Fuera las fiestas populares

Sara González
No sé si estamos o no ante el principio del fin de las fiestas populares, pero al menos si lo estamos de la manera en la que se viven hasta ahora los ventorrillos. Estos son un elemento muy importante en las fiestas, tanto como los actos y las actividades que se preparan. Los ventorrillos son el punto de encuentro, de espera antes de que empiece la fiesta, donde te hidratas antes de los eventos, durante, y por supuesto, después, cuando hay que esperar a que el cuerpo vuelva a recuperar la normalidad, se relaje, para ir a descansar.
Cuando estás de fiestas, tu menú se basa en lo que tiene el ventorrillo, que se convierte en el comedor provisional del pueblo, porque por tu casa pasas para lo mínimo, por lo general pasas el día entre el trabajo y las fiestas. Eso es casi una regla no escrita que parece ir borrándose en los últimos años. Si a esto le sumamos los nuevos horarios impuestos a los ventorrillos, las fiestas populares tienen los días contados.
Una pena, pues en estas Fiestas de San Ginés 2026 me di cuenta que la hora de comienzo de las fiestas empezaba y los ventorrillos permanecían cerrados u otros empezaban a abrir.

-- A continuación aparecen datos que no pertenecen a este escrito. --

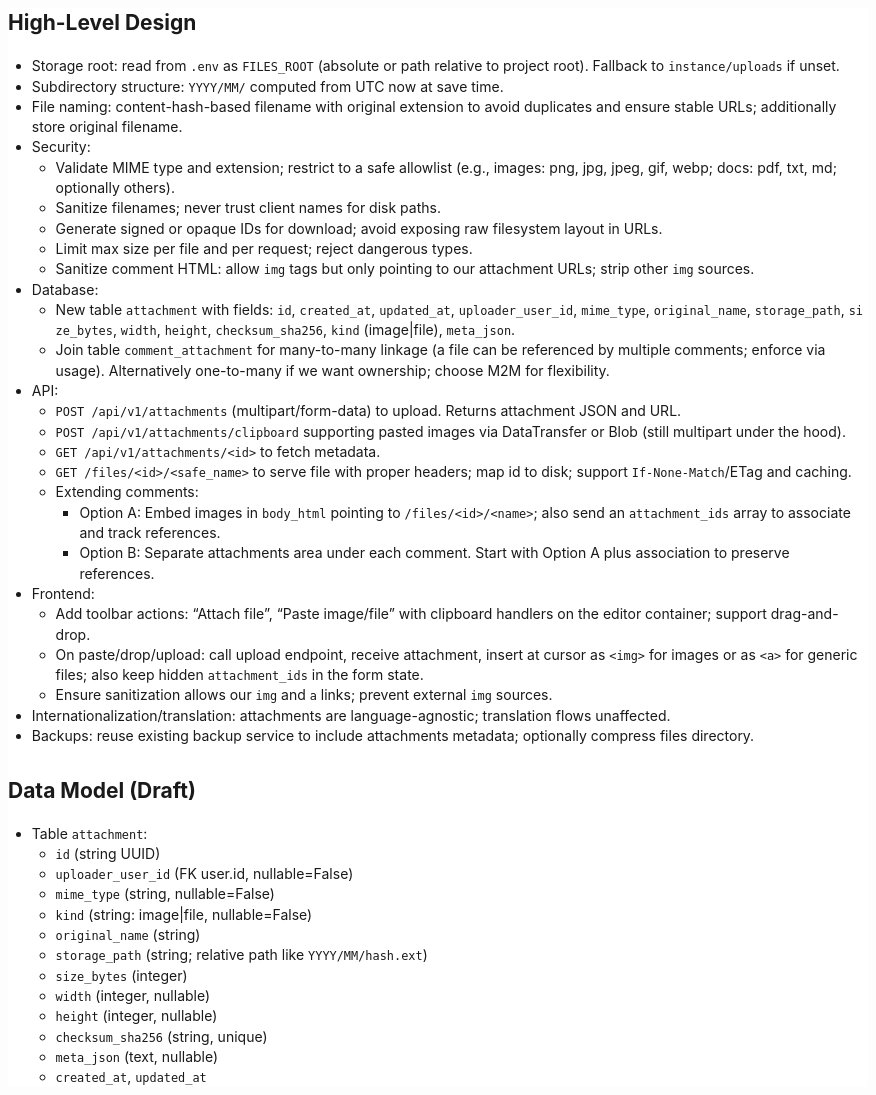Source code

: ## High-Level Design

- Storage root: read from `.env` as `FILES_ROOT` (absolute or path relative to project root). Fallback to `instance/uploads` if unset.
- Subdirectory structure: `YYYY/MM/` computed from UTC now at save time.
- File naming: content-hash-based filename with original extension to avoid duplicates and ensure stable URLs; additionally store original filename.
- Security:
  - Validate MIME type and extension; restrict to a safe allowlist (e.g., images: png, jpg, jpeg, gif, webp; docs: pdf, txt, md; optionally others).
  - Sanitize filenames; never trust client names for disk paths.
  - Generate signed or opaque IDs for download; avoid exposing raw filesystem layout in URLs.
  - Limit max size per file and per request; reject dangerous types.
  - Sanitize comment HTML: allow `img` tags but only pointing to our attachment URLs; strip other `img` sources.
- Database:
  - New table `attachment` with fields: `id`, `created_at`, `updated_at`, `uploader_user_id`, `mime_type`, `original_name`, `storage_path`, `size_bytes`, `width`, `height`, `checksum_sha256`, `kind` (image|file), `meta_json`.
  - Join table `comment_attachment` for many-to-many linkage (a file can be referenced by multiple comments; enforce via usage). Alternatively one-to-many if we want ownership; choose M2M for flexibility.
- API:
  - `POST /api/v1/attachments` (multipart/form-data) to upload. Returns attachment JSON and URL.
  - `POST /api/v1/attachments/clipboard` supporting pasted images via DataTransfer or Blob (still multipart under the hood).
  - `GET /api/v1/attachments/<id>` to fetch metadata.
  - `GET /files/<id>/<safe_name>` to serve file with proper headers; map id to disk; support `If-None-Match`/ETag and caching.
  - Extending comments:
    - Option A: Embed images in `body_html` pointing to `/files/<id>/<name>`; also send an `attachment_ids` array to associate and track references.
    - Option B: Separate attachments area under each comment. Start with Option A plus association to preserve references.
- Frontend:
  - Add toolbar actions: “Attach file”, “Paste image/file” with clipboard handlers on the editor container; support drag-and-drop.
  - On paste/drop/upload: call upload endpoint, receive attachment, insert at cursor as `<img>` for images or as `<a>` for generic files; also keep hidden `attachment_ids` in the form state.
  - Ensure sanitization allows our `img` and `a` links; prevent external `img` sources.
- Internationalization/translation: attachments are language-agnostic; translation flows unaffected.
- Backups: reuse existing backup service to include attachments metadata; optionally compress files directory.

## Data Model (Draft)

- Table `attachment`:
  - `id` (string UUID)
  - `uploader_user_id` (FK user.id, nullable=False)
  - `mime_type` (string, nullable=False)
  - `kind` (string: image|file, nullable=False)
  - `original_name` (string)
  - `storage_path` (string; relative path like `YYYY/MM/hash.ext`)
  - `size_bytes` (integer)
  - `width` (integer, nullable)
  - `height` (integer, nullable)
  - `checksum_sha256` (string, unique)
  - `meta_json` (text, nullable)
  - `created_at`, `updated_at`

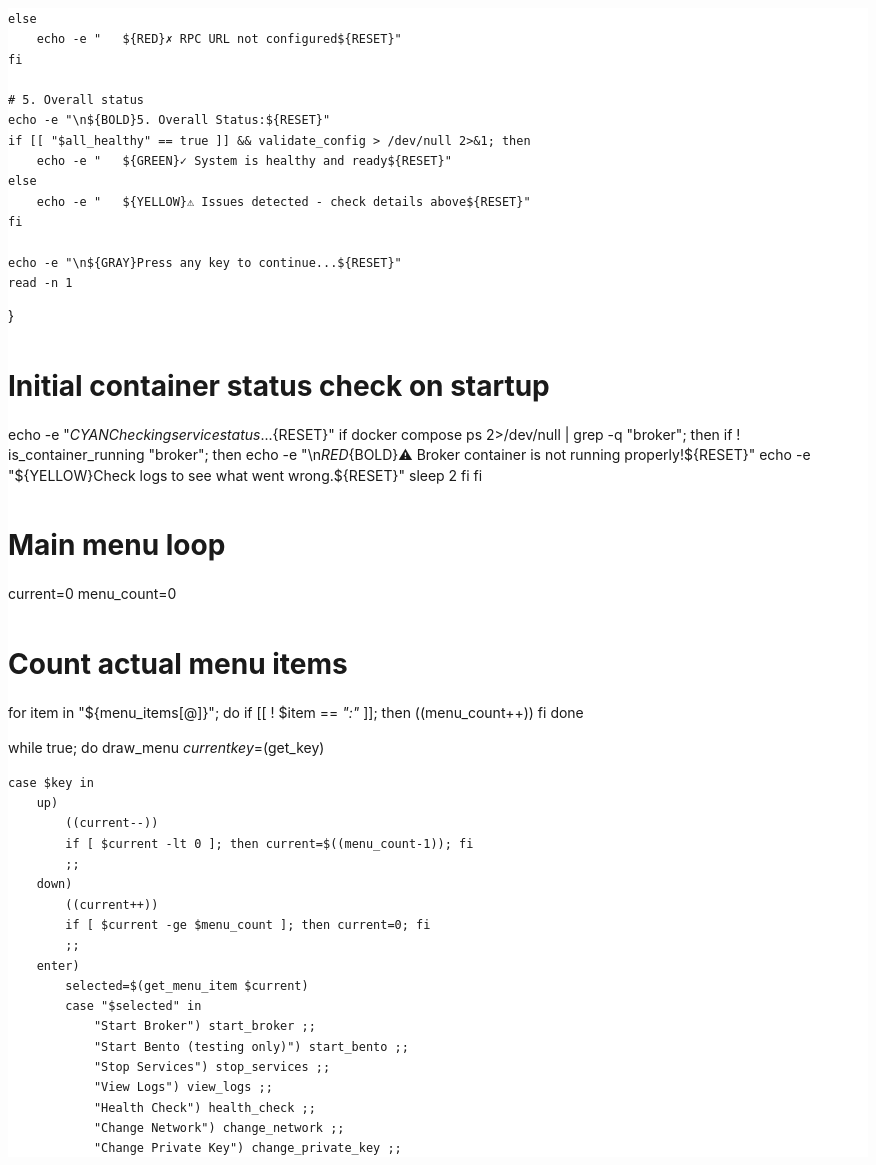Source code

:     else
        echo -e "   ${RED}✗ RPC URL not configured${RESET}"
    fi
    
    # 5. Overall status
    echo -e "\n${BOLD}5. Overall Status:${RESET}"
    if [[ "$all_healthy" == true ]] && validate_config > /dev/null 2>&1; then
        echo -e "   ${GREEN}✓ System is healthy and ready${RESET}"
    else
        echo -e "   ${YELLOW}⚠ Issues detected - check details above${RESET}"
    fi
    
    echo -e "\n${GRAY}Press any key to continue...${RESET}"
    read -n 1
}

# Initial container status check on startup
echo -e "${CYAN}Checking service status...${RESET}"
if docker compose ps 2>/dev/null | grep -q "broker"; then
    if ! is_container_running "broker"; then
        echo -e "\n${RED}${BOLD}⚠ Broker container is not running properly!${RESET}"
        echo -e "${YELLOW}Check logs to see what went wrong.${RESET}"
        sleep 2
    fi
fi

# Main menu loop
current=0
menu_count=0

# Count actual menu items
for item in "${menu_items[@]}"; do
    if [[ ! $item == *":"* ]]; then
        ((menu_count++))
    fi
done

while true; do
    draw_menu $current
    key=$(get_key)

    case $key in
        up)
            ((current--))
            if [ $current -lt 0 ]; then current=$((menu_count-1)); fi
            ;;
        down)
            ((current++))
            if [ $current -ge $menu_count ]; then current=0; fi
            ;;
        enter)
            selected=$(get_menu_item $current)
            case "$selected" in
                "Start Broker") start_broker ;;
                "Start Bento (testing only)") start_bento ;;
                "Stop Services") stop_services ;;
                "View Logs") view_logs ;;
                "Health Check") health_check ;;
                "Change Network") change_network ;;
                "Change Private Key") change_private_key ;;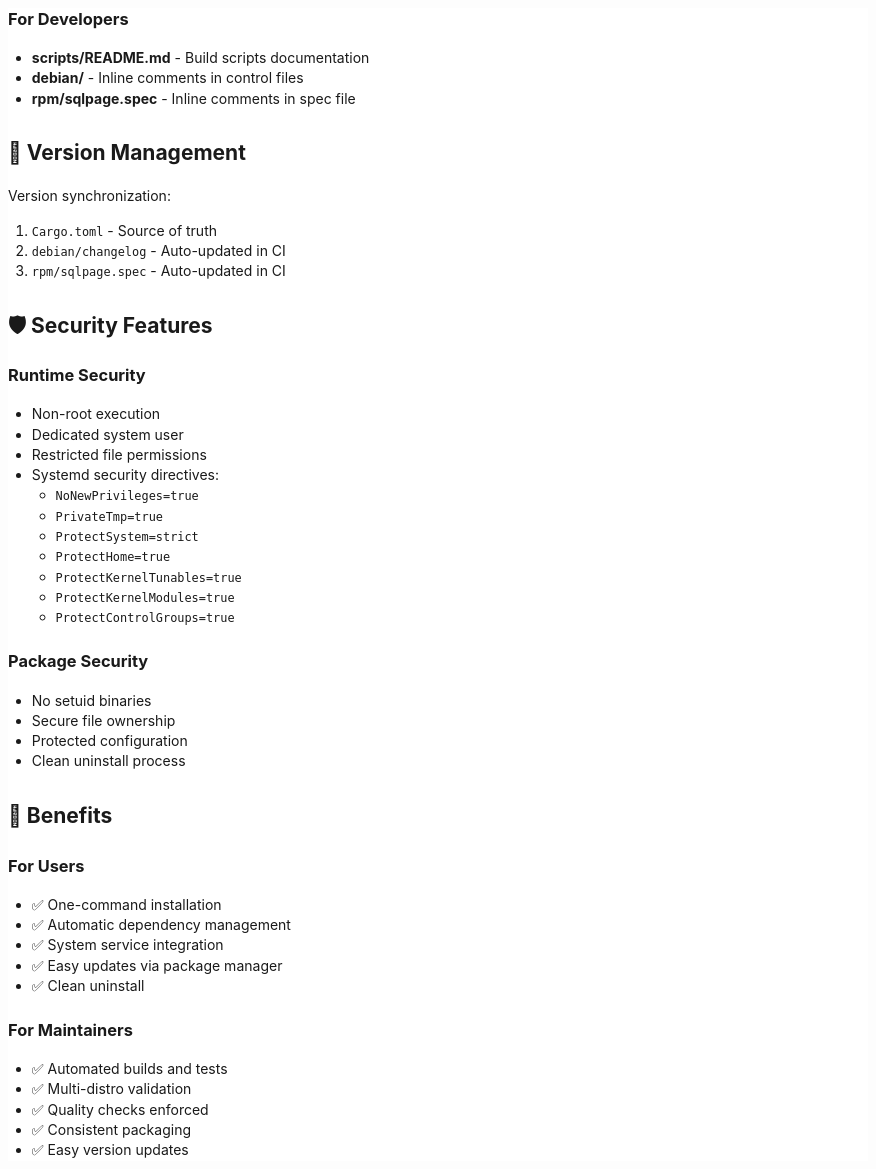 ### For Developers
- **scripts/README.md** - Build scripts documentation
- **debian/** - Inline comments in control files
- **rpm/sqlpage.spec** - Inline comments in spec file

## 🔄 Version Management

Version synchronization:
1. `Cargo.toml` - Source of truth
2. `debian/changelog` - Auto-updated in CI
3. `rpm/sqlpage.spec` - Auto-updated in CI

## 🛡️ Security Features

### Runtime Security
- Non-root execution
- Dedicated system user
- Restricted file permissions
- Systemd security directives:
  - `NoNewPrivileges=true`
  - `PrivateTmp=true`
  - `ProtectSystem=strict`
  - `ProtectHome=true`
  - `ProtectKernelTunables=true`
  - `ProtectKernelModules=true`
  - `ProtectControlGroups=true`

### Package Security
- No setuid binaries
- Secure file ownership
- Protected configuration
- Clean uninstall process

## 🎉 Benefits

### For Users
- ✅ One-command installation
- ✅ Automatic dependency management
- ✅ System service integration
- ✅ Easy updates via package manager
- ✅ Clean uninstall

### For Maintainers
- ✅ Automated builds and tests
- ✅ Multi-distro validation
- ✅ Quality checks enforced
- ✅ Consistent packaging
- ✅ Easy version updates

Algo extraño para mí, que me preguntaba: ¿dónde está esa oferta para quien quiere esperar a que los actos empiecen cerca de los lugares destinados para ello, hablando con otras personas, tomándose algo? Pues te adelanto que en San Ginés no estaban, pero tampoco estaba para tomarse la penúltima y la última tertulia del día en la que todos se entienden sin, en muchos casos, ser conscientes de los que cada uno dice. Otro evento que no se dio, pues finalizaba el movimiento encima del escenario al mismo tiempo en el que los ventorrillos cerraban.
Y el colmo de todo llegó en la víspera, todo acabó antes que los otros días. Increíble y sorprendente, porque me dio la sensación de que las celebraciones duran más cualquier día de cualquier época del año que en las propias fiestas que no son unos diez días.
Supongo que estamos ante una transición a nivel insular, pues unas amigas me comentaban que el horario reducido de los ventorrillos en este verano del 2026 no era exclusivo de Arrecife. Una pena que apaguen lentamente un evento tan identitario de un lugar, como son sus fiestas populares mientras se quiere reconstruir esa parte de la identidad ya perdida. A lo mejor ahí está el punto, en centrarse solo en lo que se pierde, y por eso hay que perderlo, para recuperarlo, porque mantenerlo es un coñazo.